#### TASKS FOR THIS EXERCISE:
a) Answer these questions from the transcript on data-efficient reinforcement learning:
(i) How does the speaker say NFQ regarded the experience you have?
(ii) What exploration method is given as one example of a scheme triggered by the policy?
(iii) What is given as an example of a case where every step in the real world costs time?
b) Say whether each statement agrees with the transcript on data-efficient reinforcement learning. Answer yes or no and quote the deciding words.
(i) Classical RL is described as being mostly offline.
(ii) The speaker considers computation the costly part of the data-efficient framework.
(iii) The speaker recommends taking as many gradient steps as you wish on a set of data.

#### DOCUMENT EXCERPT:

Thanks for raising this question. I think it's more a philosophy or or kind of a change in viewpoint. Coming from classical RL, very much is really online. So you you make an experience, you update your policy, you have the next experience, you update the policy. And NFQ was already kind of deviating from that, in saying Okay, no, the the experience that you have, it's actual, very precious information.

Martin: 42:12

You shouldn't throw it away, but you should reuse it over and over again to be get become data efficient. What's still done in in the class or coming from the classical reinforcement learning work is that you basically always follow a policy and then exploration is kind of triggered by this policy by doing epsilon greedy exploration as one example or having another scheme that is added to that policy. And with this collect and infer, I wanted just to to change the viewpoint a bit and say, look, it's it's really if you wanna get data efficient, then one thing is really important that if you have a set of data, then you should really squeeze out everything. It's not just probably making one gradient step, but make as many gradient steps as you wish because the important step is not the computation or the important thing for me is not the computation that goes into it, but it's really that, the experience with the real world that is what what is costly in the data efficient framework. For example, if you want to control a robot, then every single step that you do in the real world costs you something with respect of time.

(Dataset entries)
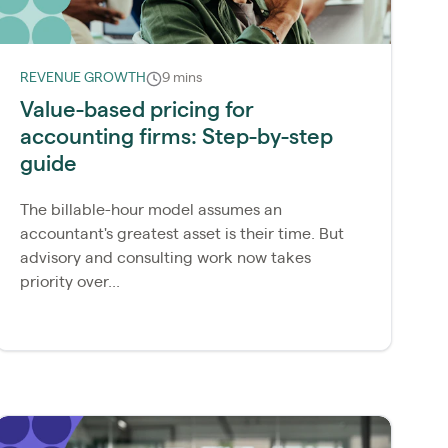
REVENUE GROWTH
9 mins
Value-based pricing for
accounting firms: Step-by-step
guide
The billable-hour model assumes an
accountant's greatest asset is their time. But
advisory and consulting work now takes
priority over...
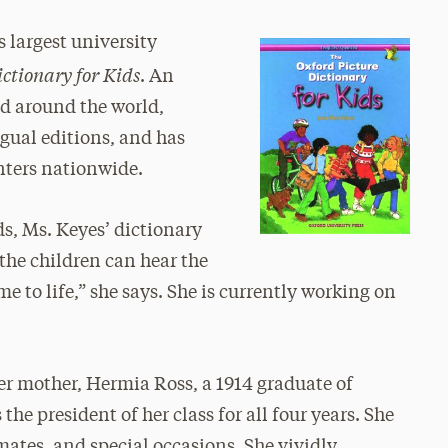
s largest university
ctionary for Kids
. An
ld around the world,
gual editions, and has
nters nationwide.
, Ms. Keyes’ dictionary
 the children can hear the
e to life,” she says. She is currently working on
.
her mother, Hermia Ross, a 1914 graduate of
he president of her class for all four years. She
smates, and special occasions. She vividly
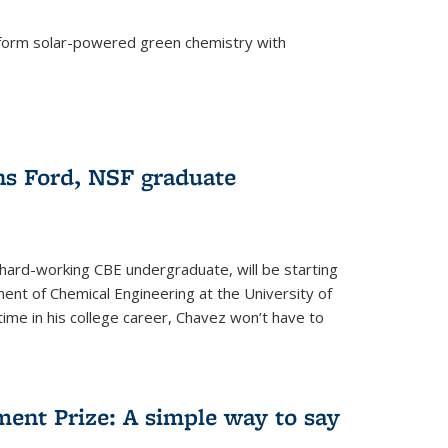
form solar-powered green chemistry with
)
s Ford, NSF graduate
hard-working CBE undergraduate, will be starting
ent of Chemical Engineering at the University of
t time in his college career, Chavez won’t have to
ent Prize: A simple way to say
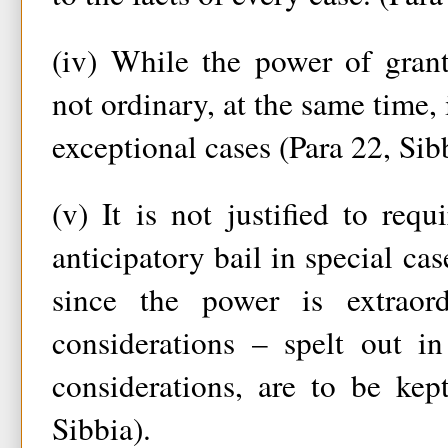
(iv) While the power of grant
not ordinary, at the same time, 
exceptional cases (Para 22, Sib
(v) It is not justified to requ
anticipatory bail in special ca
since the power is extraord
considerations – spelt out i
considerations, are to be kep
Sibbia).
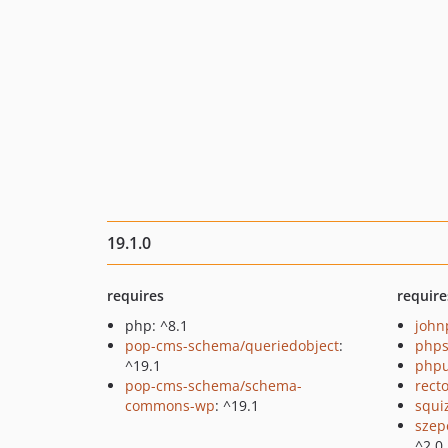
19.1.0
requires
require
php: ^8.1
john
pop-cms-schema/queriedobject
:
phps
^19.1
phpu
pop-cms-schema/schema-
recto
commons-wp
: ^19.1
squi
szep
^2.0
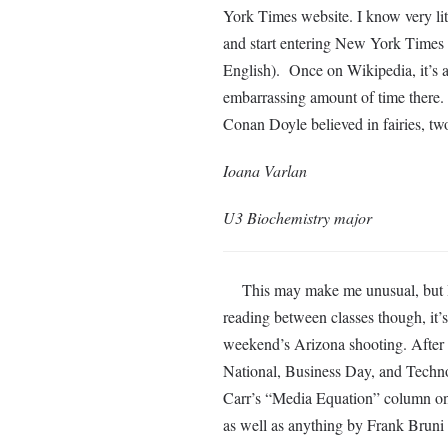
York Times website. I know very litt
and start entering New York Times
English). Once on Wikipedia, it’s al
embarrassing amount of time there. 
Conan Doyle believed in fairies, two
Ioana Varlan
U3 Biochemistry major
This may make me unusual, but I ra
reading between classes though, it’
weekend’s Arizona shooting. After s
National, Business Day, and Technol
Carr’s “Media Equation” column 
as well as anything by Frank Bruni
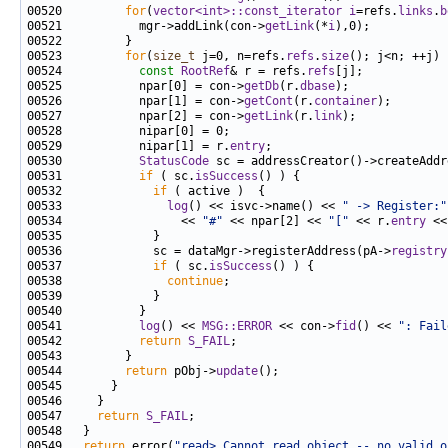
00520         
for
(
vector<int>::const_iterator
i
=refs.
links
.
b
00521           mgr->addLink(con->
getLink
(*
i
00523         
for
(
size_t
 j=0, n=refs.
refs
.
size
00524           
const
RootRef
& r = refs.
refs
00525           npar[0] = con->
getDb
(r.
dbase
00526           npar[1] = con->
getCont
(r.
container
00527           npar[2] = con->
getLink
(r.
link
00529           nipar[1] = r.
entry
00530           
StatusCode
 sc = addressCreator()->createAddr
00531           
if
 ( sc.
isSuccess
00532             
if
00533               
log
() << isvc->name() << 
" -> Register:"
00534                 << 
"#"
 << npar[2] << 
"["
 << r.
entry
 <<
00536             sc = dataMgr->registerAddress(pA->
registry
00537             
if
 ( sc.
isSuccess
00538               
continue
00541           
log
() << 
MSG::ERROR
 << con->
fid
() << 
": Fail
00542           
return
S_FAIL
00544         
return
 pObj->
update
00547     
return
S_FAIL
00549   
return
 error(
"read> Cannot read object -- no valid o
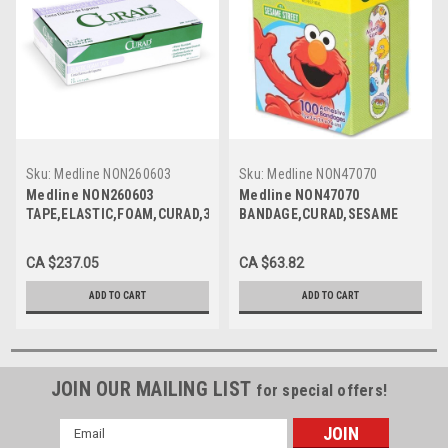
Sku:
Medline NON260603
Sku:
Medline NON47070
Medline NON260603
Medline NON47070
TAPE,ELASTIC,FOAM,CURAD,3X5.5YD,LF
BANDAGE,CURAD,SESAME
CS 24/CS
ST,3/4X3,LF,100/BX CS 12/CS
CA $237.05
CA $63.82
ADD TO CART
ADD TO CART
JOIN OUR MAILING LIST
for special offers!
Email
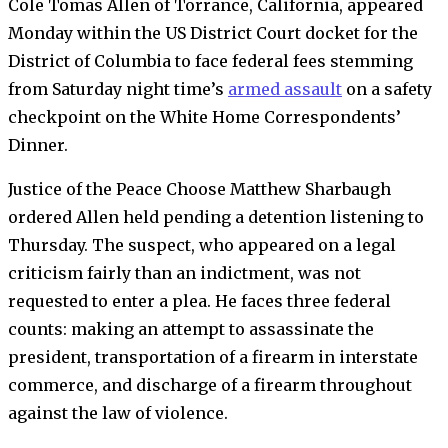
Cole Tomas Allen
of Torrance, California, appeared
Monday within the US District Court docket for the
District of Columbia to face federal fees stemming
from Saturday night time’s
armed assault
on a safety
checkpoint on the White Home Correspondents’
Dinner.
Justice of the Peace Choose Matthew Sharbaugh
ordered Allen held pending a detention listening to
Thursday. The suspect, who appeared on a legal
criticism fairly than an indictment, was not
requested to enter a plea. He faces three federal
counts: making an attempt to assassinate the
president, transportation of a firearm in interstate
commerce, and discharge of a firearm throughout
against the law of violence.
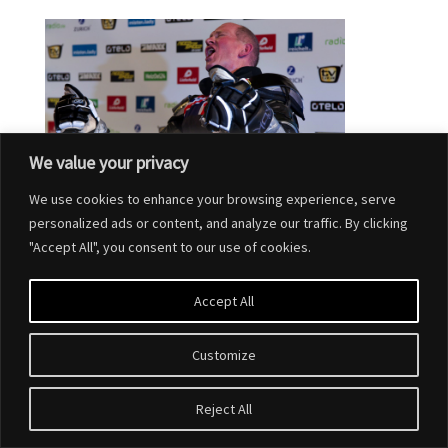
We value your privacy
We use cookies to enhance your browsing experience, serve
personalized ads or content, and analyze our traffic. By clicking
"Accept All", you consent to our use of cookies.
Accept All
Customize
Designed by
Elegant Themes
| Powered by
WordPress
Reject All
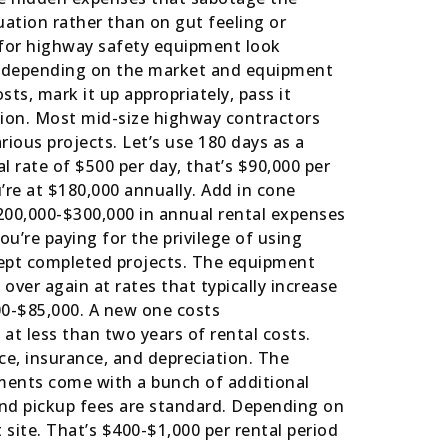
ation rather than on gut feeling or
 for highway safety equipment look
y, depending on the market and equipment
sts, mark it up appropriately, pass it
tion. Most mid-size highway contractors
ious projects. Let’s use 180 days as a
 rate of $500 per day, that’s $90,000 per
’re at $180,000 annually. Add in cone
$200,000-$300,000 in annual rental expenses
ou’re paying for the privilege of using
cept completed projects. The equipment
over again at rates that typically increase
00-$85,000. A new one costs
at less than two years of rental costs.
ce, insurance, and depreciation. The
ements come with a bunch of additional
 and pickup fees are standard. Depending on
site. That’s $400-$1,000 per rental period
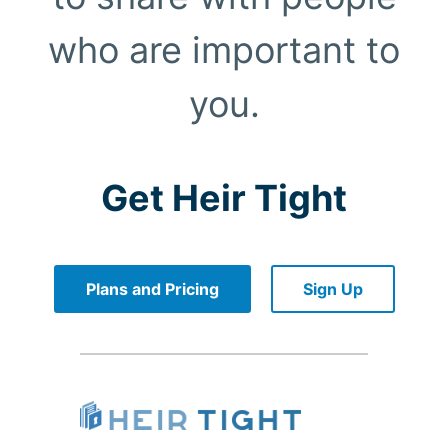
who are important to
you.
Get Heir Tight
Plans and Pricing
Sign Up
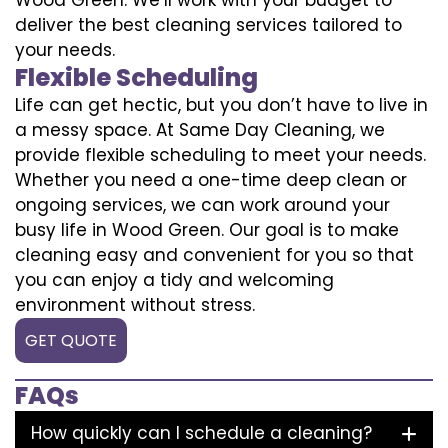
deliver the best cleaning services tailored to
your needs.
Flexible Scheduling
Life can get hectic, but you don’t have to live in
a messy space. At Same Day Cleaning, we
provide flexible scheduling to meet your needs.
Whether you need a one-time deep clean or
ongoing services, we can work around your
busy life in Wood Green. Our goal is to make
cleaning easy and convenient for you so that
you can enjoy a tidy and welcoming
environment without stress.
GET QUOTE
FAQs
How quickly can I schedule a cleaning?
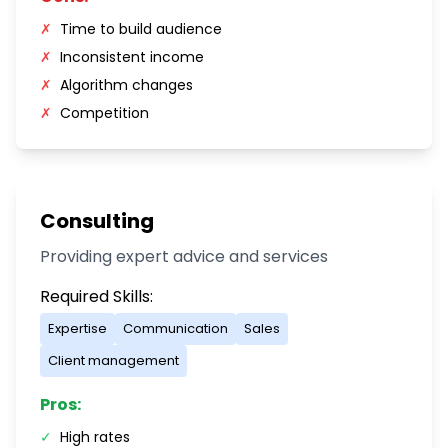
✗
Time to build audience
✗
Inconsistent income
✗
Algorithm changes
✗
Competition
Consulting
Providing expert advice and services
Required Skills:
Expertise
Communication
Sales
Client management
Pros:
✓
High rates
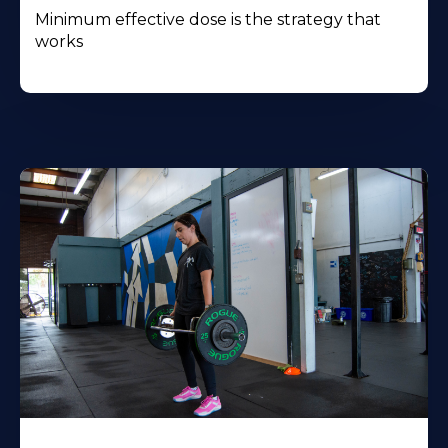
Minimum effective dose is the strategy that
works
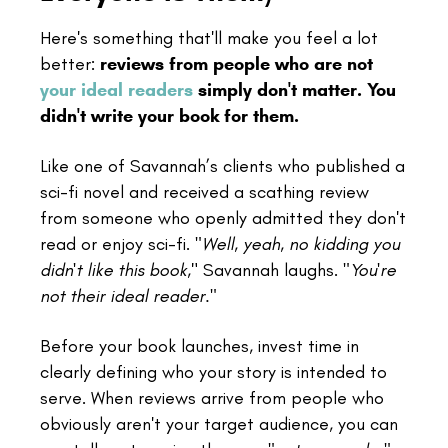
Here's something that'll make you feel a lot
better:
reviews from people who are not
your ideal readers
simply don't matter. You
didn't write your book for them.
Like one of Savannah’s clients who published a
sci-fi novel and received a scathing review
from someone who openly admitted they don't
read or enjoy sci-fi.
"Well, yeah, no kidding you
didn't like this book
," Savannah laughs.
"You're
not their ideal reader."
Before your book launches, invest time in
clearly defining who your story is intended to
serve. When reviews arrive from people who
obviously aren't your target audience, you can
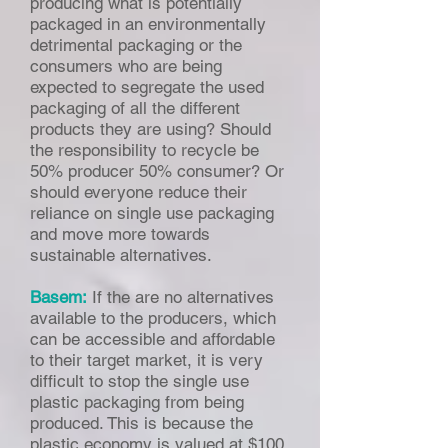
producing what is potentially
packaged in an environmentally
detrimental packaging or the
consumers who are being
expected to segregate the used
packaging of all the different
products they are using? Should
the responsibility to recycle be
50% producer 50% consumer? Or
should everyone reduce their
reliance on single use packaging
and move more towards
sustainable alternatives.
Basem:
If the are no alternatives
available to the producers, which
can be accessible and affordable
to their target market, it is very
difficult to stop the single use
plastic packaging from being
produced. This is because the
plastic economy is valued at $100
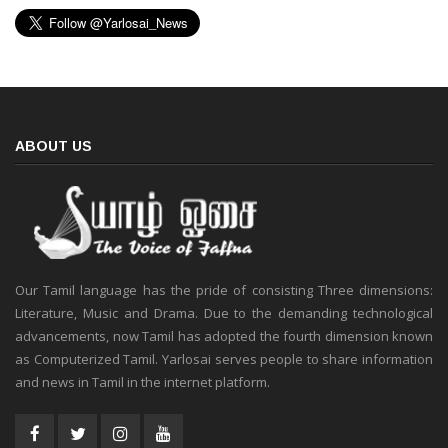
ABOUT US
Our Tamil language has the pride of consisting Three dimensions:
Literature, Music and Drama. Due to the demanding technological
advancements, now Tamil has adopted the fourth dimension known
as Computerized Tamil. Yarlosai serves people to share information
and news in Tamil in the internet platform.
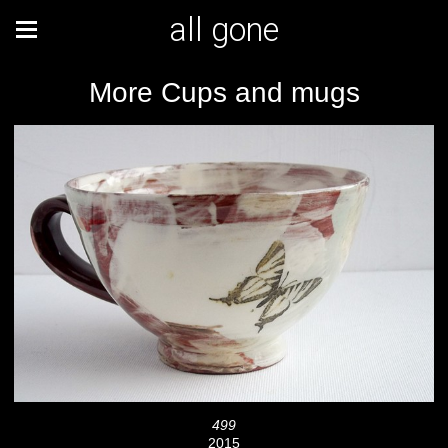
all gone
More Cups and mugs
499
2015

#### RESPONSES:
a)
(i) As actual, very precious information.
(ii) Epsilon greedy exploration.
(iii) Controlling a robot.

b)
(i) No: "Coming from classical RL, very much is really online."
(ii) No: "the important thing for me is not the computation that goes into it"
(iii) Yes: "make as many gradient steps as you wish"